TQW Magazin
Julia Wieger on Behind Your Eyeballs by Salma Said and Miriam Coretta Schulte

What do you want to remember?

 

What do you want to remember?

Behind Your Eyeballs ends with an exercise for the audience: we are told to close our eyes and imagine a moment from the piece we want to remember. I think of the two round discs with which the choreographers and performers – Miriam Coretta Schulte and Salma Said – capture fragments of a video projection. They hold the discs into the projection of demonstrating women. The videos are taken from the 858 Archive of Resistance – an online video archive of the 2011 revolution in Egypt. An archive of resistance, established and compiled by the Mosireen Collective, which was itself part of the protest movement and of which Salma Said is a member.

“What do you want to remember?”, the performers ask. They move through the projection and catch parts of the images with their discs. They look for details in the moving images they want to remember. In the crowd of protesting women passing by, they point their discs at an elderly woman to remind themselves to take part in demonstrations when they have reached the same age. As a message to their own future and a shout-out to another generation of protestors. They hold the discs into the projection and draw our attention to protesters holding up newspaper front pages. A simple means of protest. They indicate a person who walks through the image and winks at the camera. She might be looking at the camera person or at us, the audience. What is our responsibility when we collect materials and archive them? What kinds of relationships do we enter into when we work with documents of resistance?
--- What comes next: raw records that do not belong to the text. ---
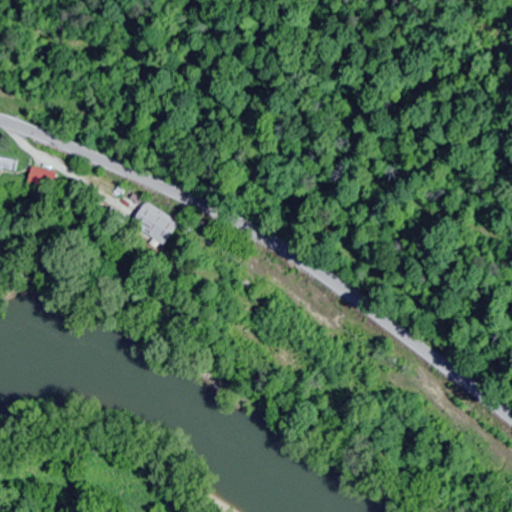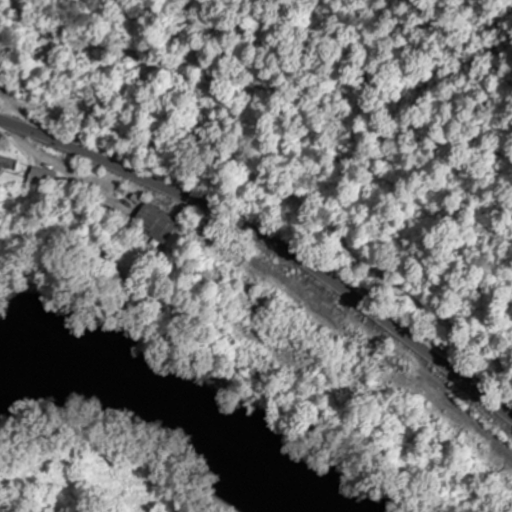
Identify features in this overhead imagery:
building: (42, 178)
building: (156, 223)
road: (271, 241)
river: (24, 364)
river: (196, 411)
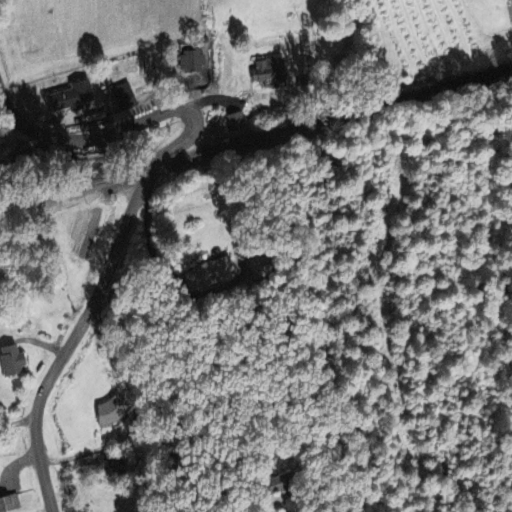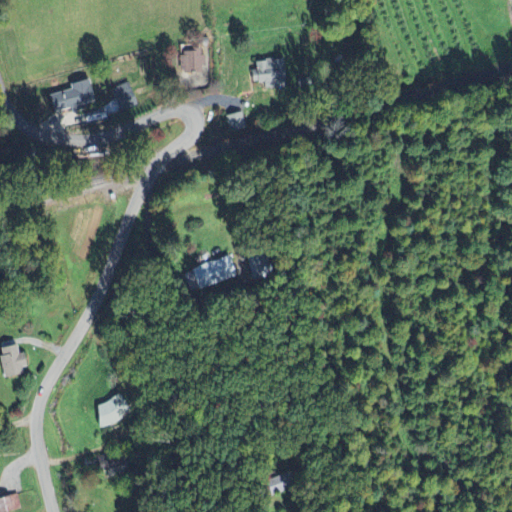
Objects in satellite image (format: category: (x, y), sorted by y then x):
building: (192, 63)
building: (270, 74)
building: (72, 98)
building: (125, 98)
building: (235, 122)
railway: (255, 137)
road: (128, 212)
building: (258, 263)
building: (212, 275)
building: (11, 360)
building: (112, 412)
road: (16, 422)
road: (236, 457)
building: (112, 465)
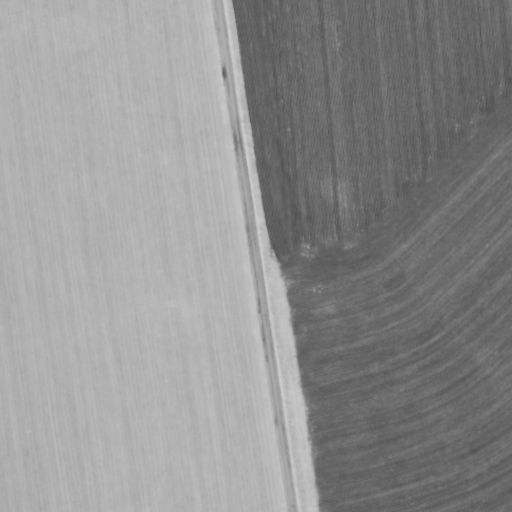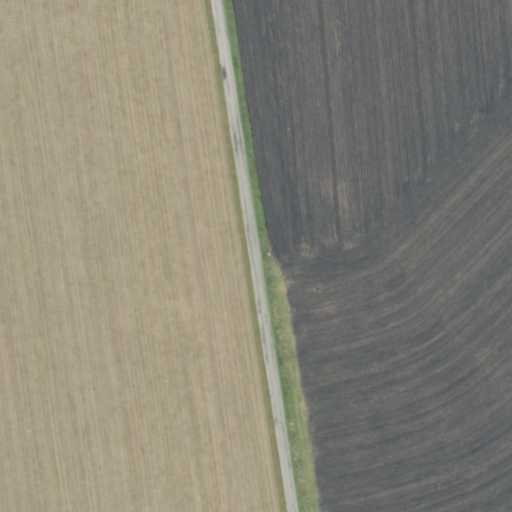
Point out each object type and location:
road: (254, 256)
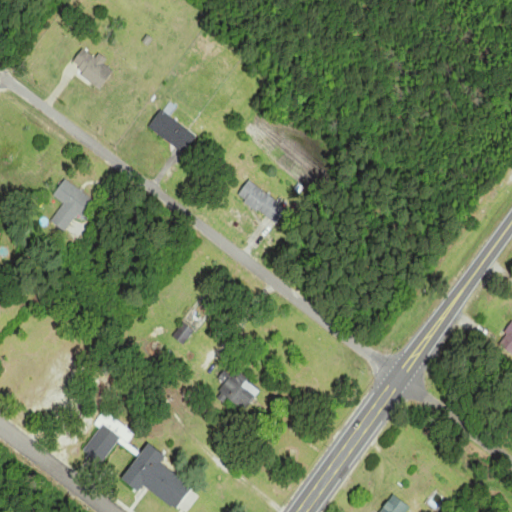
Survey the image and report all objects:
building: (94, 68)
road: (8, 82)
building: (172, 131)
building: (262, 202)
building: (70, 206)
road: (206, 233)
building: (507, 340)
road: (406, 367)
building: (237, 388)
road: (456, 419)
building: (107, 438)
road: (57, 469)
building: (158, 479)
building: (395, 505)
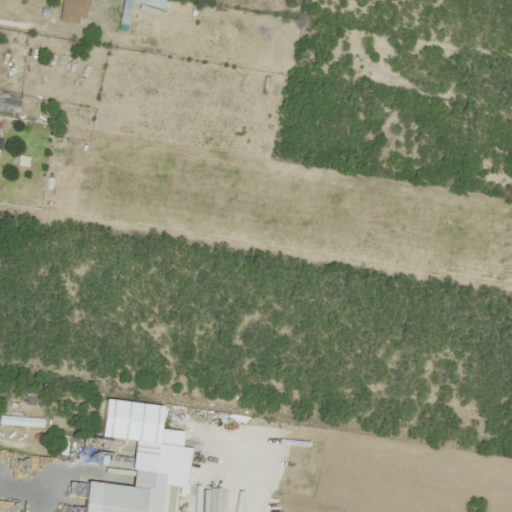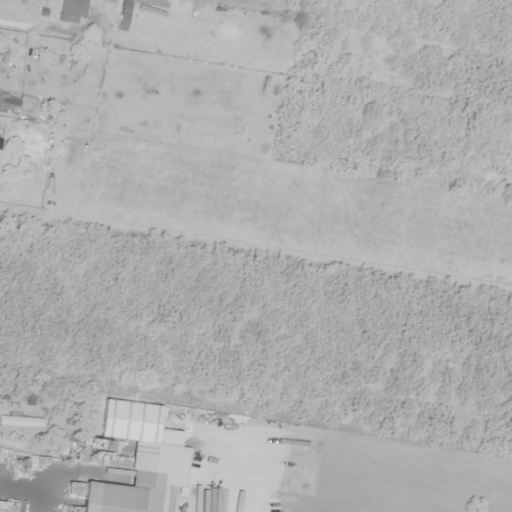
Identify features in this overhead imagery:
building: (139, 6)
building: (70, 10)
building: (10, 101)
building: (1, 142)
building: (21, 421)
building: (127, 494)
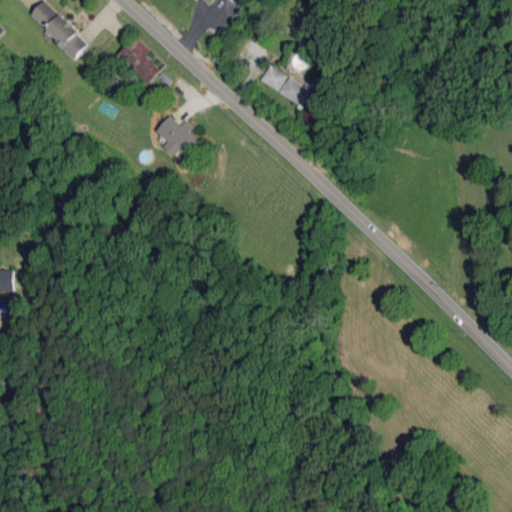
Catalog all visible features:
building: (208, 1)
building: (61, 28)
building: (142, 59)
building: (275, 77)
building: (300, 92)
building: (179, 136)
road: (320, 180)
building: (8, 280)
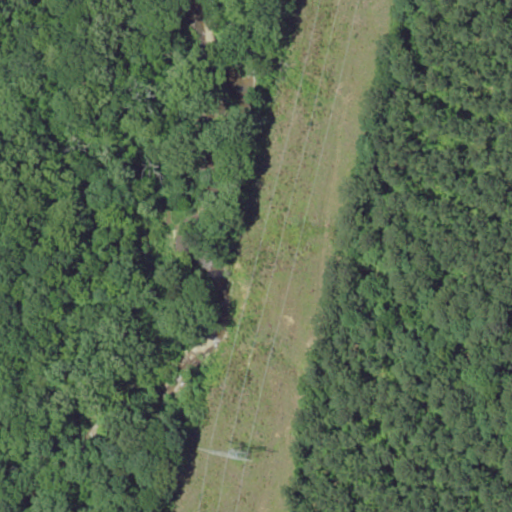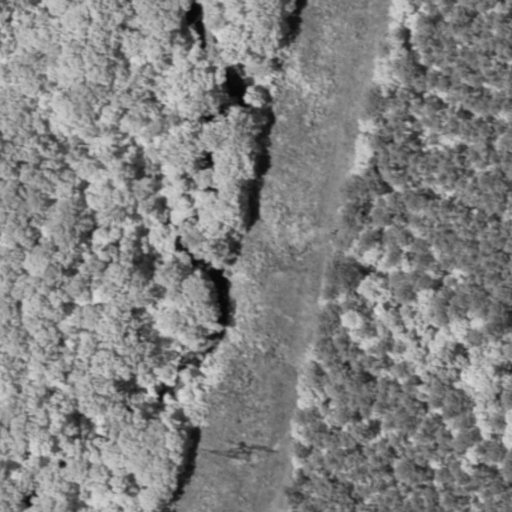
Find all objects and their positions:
power tower: (266, 463)
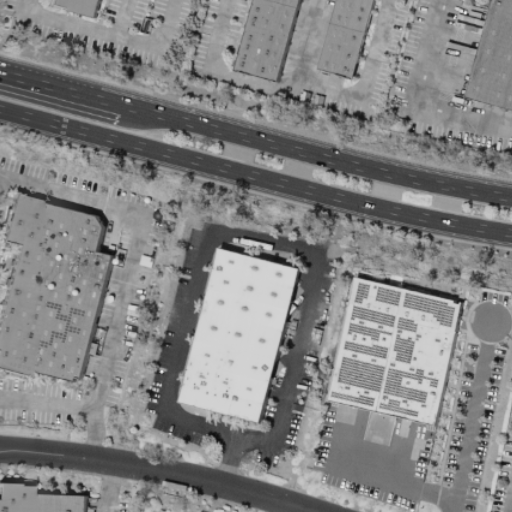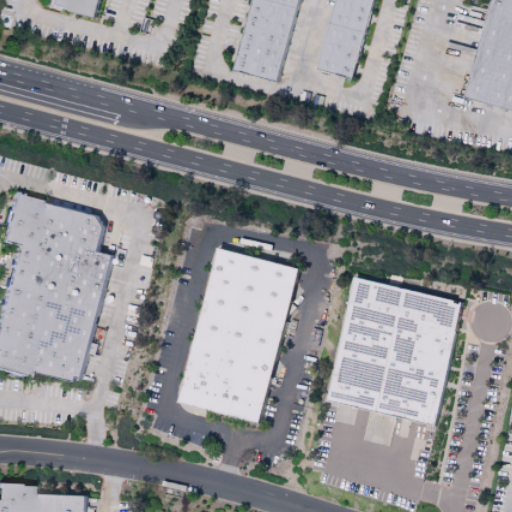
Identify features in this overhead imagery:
building: (70, 6)
building: (77, 7)
road: (121, 23)
building: (342, 37)
building: (268, 38)
building: (346, 38)
road: (105, 43)
building: (491, 57)
building: (494, 60)
road: (365, 82)
road: (262, 88)
road: (417, 100)
road: (254, 141)
road: (254, 179)
road: (270, 253)
building: (47, 288)
road: (82, 291)
building: (232, 335)
building: (391, 352)
road: (472, 411)
road: (409, 458)
road: (157, 470)
road: (371, 475)
road: (113, 487)
building: (37, 501)
road: (279, 507)
road: (511, 507)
The discs pointed into the projection are part of a mnemonic technique employed by Miriam Coretta Schulte and Salma Said in their approach to the archive material so as to recall the experiences of the protesters who are denied and threatened by the state; to establish connections to a present – in which protests in Egypt have become even more fraught with danger after the coup in 2013. The bodies of the two performers interact with the demonstrators’ movements, moving towards them and searching for memories they want to pass on. It’s a technique for resistant archives that preserve documents of precarious achievements; an attempt to establish connections to violently thwarted possibilities and suspended struggles.

As I think about what I want to remember, another scene comes to mind. At the beginning of the piece, Miriam Coretta Schulte and Salma Said talk about how they met and how they came to work with archives. Do you remember where you were during the fall of the Berlin Wall? On 11 September 2001? In March 1979 – during the Islamic Revolution in Iran? When did your interest in archives begin? For the Body Archive and the 858 Archive? When did the theatre enter your life? As they ask each other these questions, they hug, wrestle and dance together.

At the end of the piece, I feel that Miriam and Salma’s friendship is a part of resistant archives. It reminds me of my own long-standing and close friendship that developed while working with archives. Doing research, working on videos and installations, writing texts, devising workshops and exhibitions. It reminds me of moments when we had to lie down on the ground in archives because we were horrified, exhausted or had burst into fits of laughter. Of our desire to climb into images and learn to live with the archive’s ghosts. Who, according to Avery Gordon, appear in conditions “in which a repressed or unresolved social violence is making itself known”.[1] This is why we work together, and together with archives, and around them; with the documents that are kept in them, with the persons who take care of them, and with their ghosts.

When we open our eyes again, the stage is dark and empty. “This is your future!”, says a voice offstage. “A fragile future”, I think to myself, that partly depends on what we remember with our bodies, which ghosts we listen to and what we can imagine behind our eyeballs.

 

Julia Wieger works as an artist, researcher and educator at the interface of historiographical work, urban research and visual art. Collective and queer-feminist approaches play important roles in her work. In 2012, she co-founded the Secretariat for Ghosts, Archival Politics and Gaps (SKGAL) with Nina Hoechtl. As SKGAL, Wieger and Hoechtl produced the documentary essay film HAUNTINGS IN THE ARCHIVE! (2017), curated the exhibition DARK ENERGIY – Feminist Organizing, Working Collectively (2019), and realised the research and installation project RAISE THE RAGS (2022), among other things.

[1] Avery Gordon, Ghostly Matters: Haunting and the Sociological Imagination. Minneapolis, 2008, p. xvi.